Springs fed the marshes from the higher elevations, so the pond was never low, not even in the driest summers. In the winter, because it was low and protected all around, the pond formed ice that hardened and thickened quickly. Winters without skating were rare, as were winters without ice choking Vineyard Haven Harbor and Nantucket Sound.

One of those long ago winter mornings, I recall cold, thick fog, drizzle, and bits of ice floating in Vineyard Sound between West Chop and the Woods Hole entrance buoy — in other words, standard February weather for this sea-girt paradise.

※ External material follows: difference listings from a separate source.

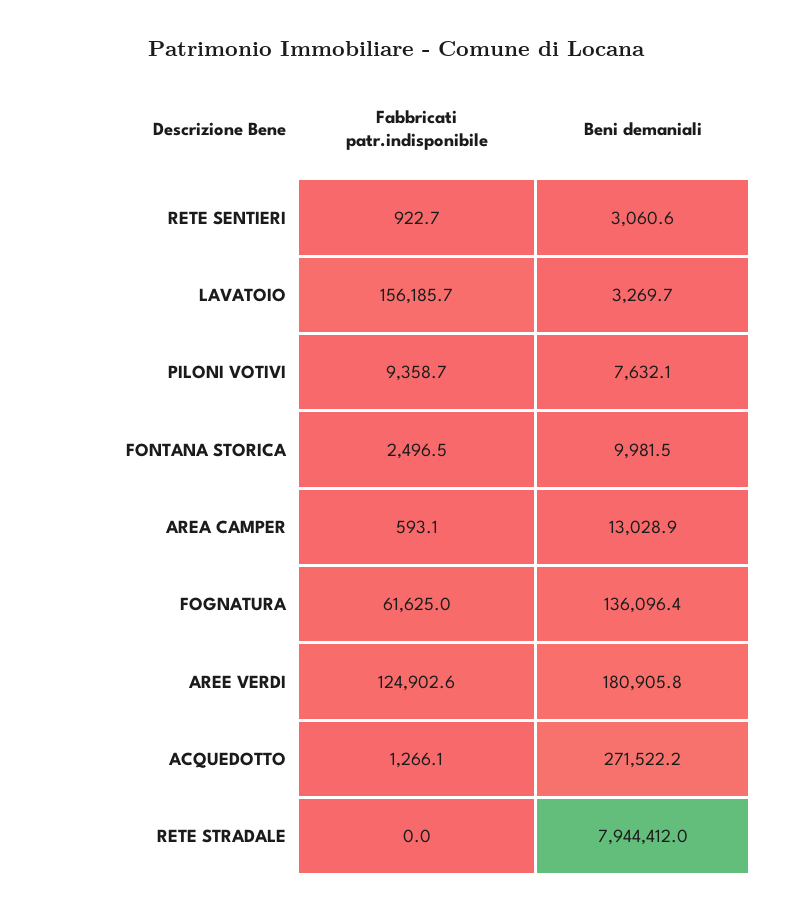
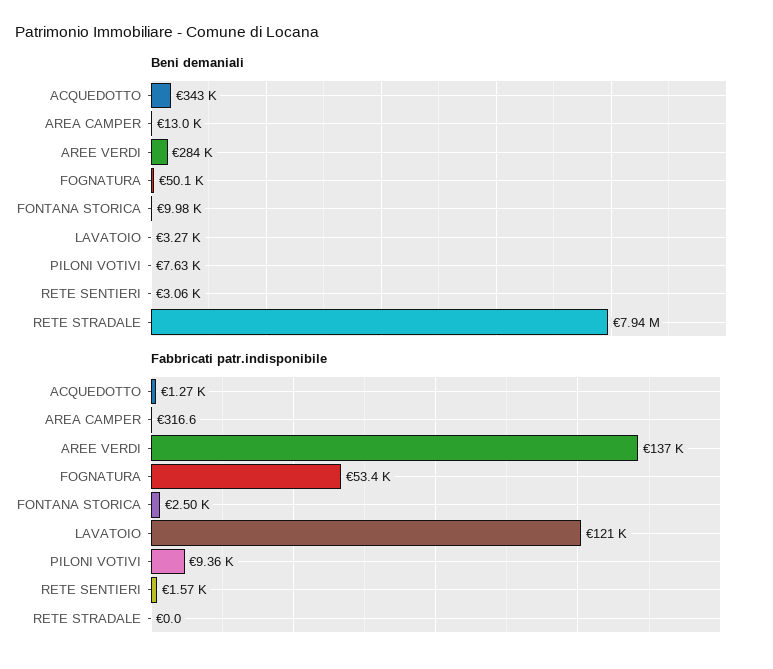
Fabbricati patr.indisponibile, RETE SENTIERI: 922.7 -> 1570
Fabbricati patr.indisponibile, LAVATOIO: 156185.7 -> 121000
Fabbricati patr.indisponibile, AREA CAMPER: 593.1 -> 316.6
Fabbricati patr.indisponibile, FOGNATURA: 61625 -> 53400
Beni demaniali, FOGNATURA: 136096.4 -> 50100
Fabbricati patr.indisponibile, AREE VERDI: 124902.6 -> 137000
Beni demaniali, AREE VERDI: 180905.8 -> 284000
Beni demaniali, ACQUEDOTTO: 271522.2 -> 343000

We were on the Islander bound for Woods Hole, hurrying to Boston to catch a plane to Florida, but the current-driven ice had rearranged the buoys in the Woods Hole Passage. We lay outside the Hole, waiting for the visibility to improve, so the Islander’s captain could navigate to the dock safely, no matter where the buoys had got to. We missed the plane.

That’s the sort of winter weather that makes us happy and the pond water solid. Happy in the congratulatory sense that we’re built tough and equipped for this sort of thing. That’s the sort of winter that makes skating and ice boating on Squibnocket Pond possible, or skating parties on moonlit evenings at Old House Pond or Parsonage Pond, or Sunday pond hockey at Uncle Seth’s. Those were the sorts of winters that put this one in its historic place, as just another like the others. Winter being winter, I suppose.